Back at home, I couldn't wait to try my new pantry treasures. First up, the Vidalia Onion Fig Sauce and the Champagne Shallot Walnut Dressing. The flavour combinations of both sounded so incredibly complex, I couldn't leave these on the shelf. They certainly didn't disappoint either!

The dressing has proven a great compliment to both spinach and mixed green salads. Topped with some orange slices, sunflower seeds (because I throw them on everything), goat cheese and candied onions, and I had an exquisite salad. 

Next, we rubbed a pork tenderloin with salt and pepper, then roast it on the barbecue, glazing regularly with the Vidalia Onion Fig Sauce. It was so mouthwateringly-juicy, we pulled the entire roast a part and nearly ate it all before it even made it to the plate. 

You can check out Stonewall products here. Do you have any gourmet pantry favourites?

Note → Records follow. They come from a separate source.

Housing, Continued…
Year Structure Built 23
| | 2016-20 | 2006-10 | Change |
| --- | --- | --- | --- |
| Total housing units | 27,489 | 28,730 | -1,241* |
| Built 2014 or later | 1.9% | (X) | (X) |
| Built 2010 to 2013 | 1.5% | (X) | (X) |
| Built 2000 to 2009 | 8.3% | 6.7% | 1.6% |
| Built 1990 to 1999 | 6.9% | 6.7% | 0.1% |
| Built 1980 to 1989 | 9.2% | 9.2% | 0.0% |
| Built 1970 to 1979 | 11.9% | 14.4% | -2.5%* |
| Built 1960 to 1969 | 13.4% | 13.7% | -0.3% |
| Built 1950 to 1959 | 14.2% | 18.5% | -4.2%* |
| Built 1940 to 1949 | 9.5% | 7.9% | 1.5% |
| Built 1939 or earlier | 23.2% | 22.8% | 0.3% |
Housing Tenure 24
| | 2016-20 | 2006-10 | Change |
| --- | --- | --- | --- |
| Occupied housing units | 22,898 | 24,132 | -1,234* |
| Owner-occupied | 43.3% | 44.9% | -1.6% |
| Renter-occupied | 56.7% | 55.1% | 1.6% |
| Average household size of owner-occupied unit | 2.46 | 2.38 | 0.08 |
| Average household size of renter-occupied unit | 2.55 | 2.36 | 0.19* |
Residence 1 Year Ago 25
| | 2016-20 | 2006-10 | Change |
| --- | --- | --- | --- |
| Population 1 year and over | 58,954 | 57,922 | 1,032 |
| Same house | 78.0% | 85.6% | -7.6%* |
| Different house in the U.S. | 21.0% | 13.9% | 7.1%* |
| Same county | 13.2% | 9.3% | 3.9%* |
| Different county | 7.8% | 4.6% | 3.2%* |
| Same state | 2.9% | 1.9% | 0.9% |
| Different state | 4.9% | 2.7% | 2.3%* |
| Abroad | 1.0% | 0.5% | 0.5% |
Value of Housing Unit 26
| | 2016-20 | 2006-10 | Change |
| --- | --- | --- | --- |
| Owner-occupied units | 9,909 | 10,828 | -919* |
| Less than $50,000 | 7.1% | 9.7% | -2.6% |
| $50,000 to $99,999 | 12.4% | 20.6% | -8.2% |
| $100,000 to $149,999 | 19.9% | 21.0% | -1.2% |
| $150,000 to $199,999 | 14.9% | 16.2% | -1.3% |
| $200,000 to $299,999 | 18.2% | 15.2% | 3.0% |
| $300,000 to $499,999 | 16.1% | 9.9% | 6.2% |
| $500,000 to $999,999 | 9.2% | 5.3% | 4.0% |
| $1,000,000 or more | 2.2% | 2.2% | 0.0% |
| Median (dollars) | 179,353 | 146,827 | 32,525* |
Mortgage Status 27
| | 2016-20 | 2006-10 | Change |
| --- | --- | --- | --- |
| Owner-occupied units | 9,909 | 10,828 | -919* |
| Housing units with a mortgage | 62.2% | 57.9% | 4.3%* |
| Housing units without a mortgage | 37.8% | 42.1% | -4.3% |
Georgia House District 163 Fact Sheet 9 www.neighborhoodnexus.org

Wednesday, October 12, 2011

First Guest Post Ever!

If you know me personnally or from Savvy Homegirl, you know I love good food and good wine! My friend, Allie, recently started this excellent wine blog and I was delighted when she asked if I'd provide a post on my wine touring experience!! Check it out, my first guest post, over at Winegloss today!

Monday, October 10, 2011

A Happy Thanksgiving

In what has become a Thanksgiving tradition, I found myself in the thick of the harvest action this weekend. Whether it's climate change or a blessing from above, unseasonably high temperatures, dry and sunny weather graced Southern Ontario again this Thanksgiving. Perfect weather to enjoy Thanksgiving dinner on the deck also meant perfect weather for combining. There wasn't a combine sitting still Saturday. My brother counted a dozen on the five-mile trip to the elevator. I even found myself behind the wheel of the combine, and later the grain cart, when there weren't enough bodies to be found to keep the combine, grain truck, seed-drill, and sprayer going.

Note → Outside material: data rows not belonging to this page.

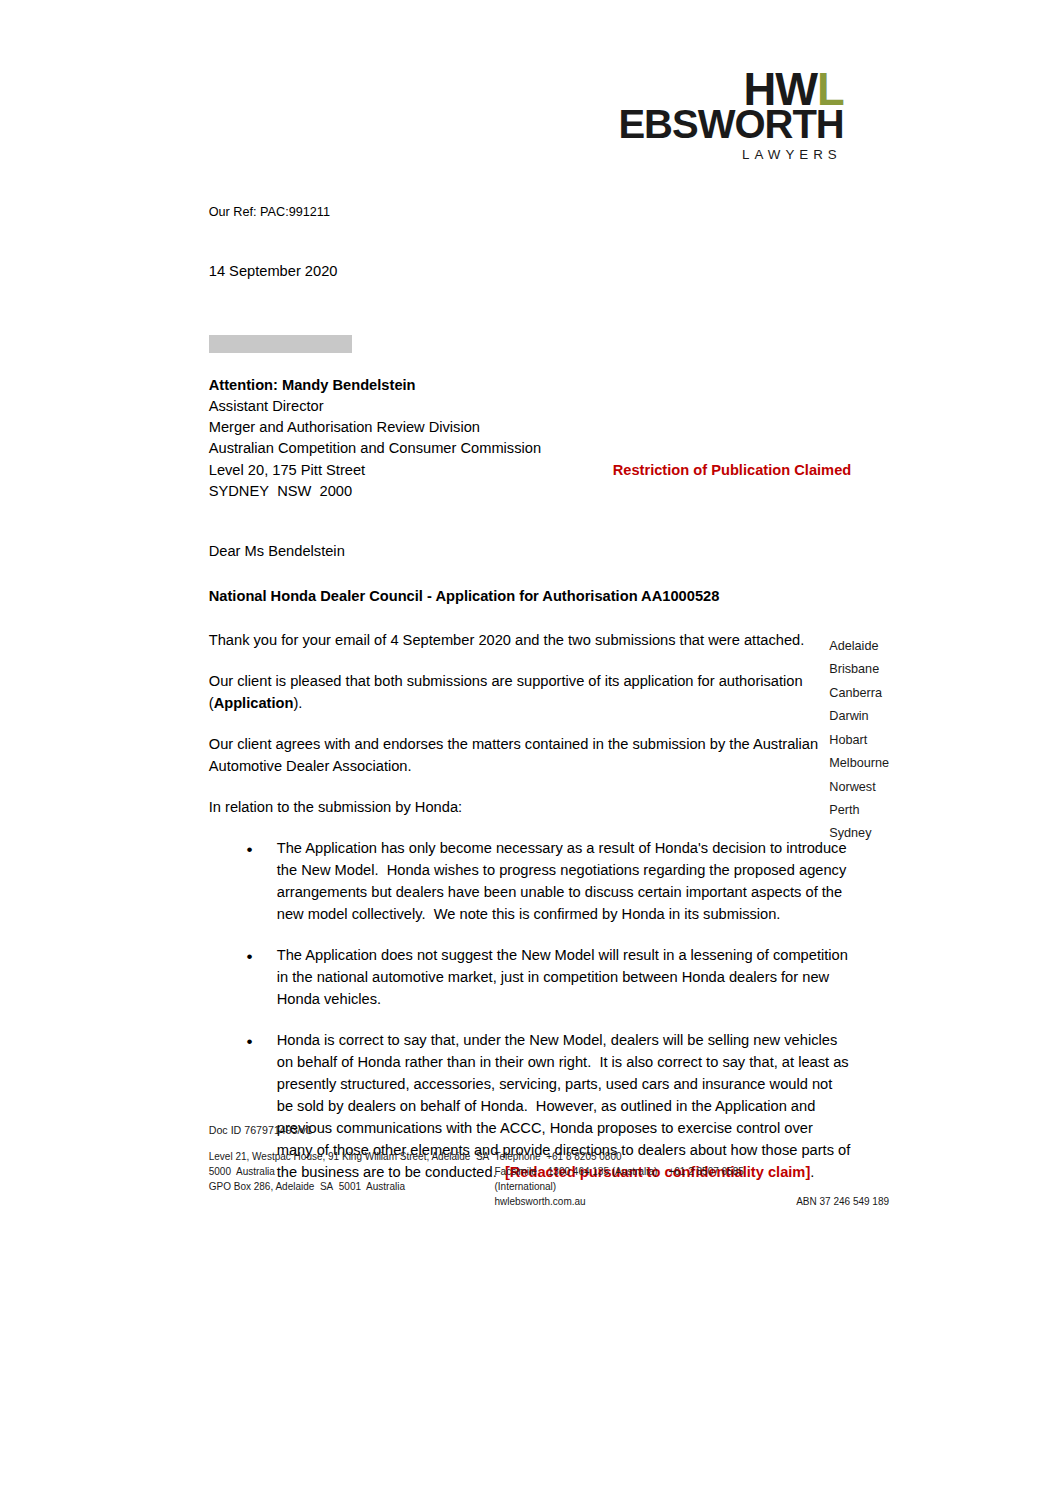HW L
EBSWORTH
LAWYERS
Our Ref: PAC:991211
14 September 2020
Attention: Mandy Bendelstein
Assistant Director
Merger and Authorisation Review Division
Australian Competition and Consumer Commission
Level 20, 175 Pitt Street
SYDNEY NSW 2000 Restriction of Publication Claimed
Dear Ms Bendelstein
National Honda Dealer Council - Application for Authorisation AA1000528
Thank you for your email of 4 September 2020 and the two submissions that were attached.
Our client is pleased that both submissions are supportive of its application for authorisation (Application).
Our client agrees with and endorses the matters contained in the submission by the Australian Automotive Dealer Association.
In relation to the submission by Honda:
The Application has only become necessary as a result of Honda's decision to introduce the New Model. Honda wishes to progress negotiations regarding the proposed agency arrangements but dealers have been unable to discuss certain important aspects of the new model collectively. We note this is confirmed by Honda in its submission.
The Application does not suggest the New Model will result in a lessening of competition in the national automotive market, just in competition between Honda dealers for new Honda vehicles.
Honda is correct to say that, under the New Model, dealers will be selling new vehicles on behalf of Honda rather than in their own right. It is also correct to say that, at least as presently structured, accessories, servicing, parts, used cars and insurance would not be sold by dealers on behalf of Honda. However, as outlined in the Application and previous communications with the ACCC, Honda proposes to exercise control over many of those other elements and provide directions to dealers about how those parts of the business are to be conducted. [Redacted pursuant to confidentiality claim].
Adelaide
Brisbane
Canberra
Darwin
Hobart
Melbourne
Norwest
Perth
Sydney
Doc ID 767971493/v1
Level 21, Westpac House, 91 King William Street, Adelaide SA 5000 Australia
GPO Box 286, Adelaide SA 5001 Australia
Telephone +61 8 8205 0800
Facsimile 1300 464 135 (Australia) +61 2 8507 6585 (International)
hwlebsworth.com.au
ABN 37 246 549 189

Fall harvest is my favourite time of year. Golden-brown fields, set against a perfect canvass of red and yellow leaves and a clear, blue sky make every corner look like a page from a magazine. Beyond a doubt, it's stressful. Equipment tends to break and sometimes people tend to not hear all the instructions, but everyone seems to have an air of more optimism about them. The crop is coming off. Grain is going to the elevator.  A years worth of work is coming to fruition.
My niece co-pilots in the combine. Luckily, that paper isn't important anymore.
Despite our best attempts to work straight through the weekend and my mother's stern warning about working on Sunday, He made sure we took a break. The combine broke down long enough Sunday to ensure everyone made it to church, we witnessed the baptism of my cousin's beautiful twin boys, enjoyed an afternoon with family before settling down to relax together at night after milking. By noon today, everyone was back in the field running like clockwork. I set off to catch up with friends, before heading back to the city and another week of travel. It will be at least ten months before I see the harvest fields again, but for now and the coming weeks, it will be engrained in my memory until I make it back to the farm.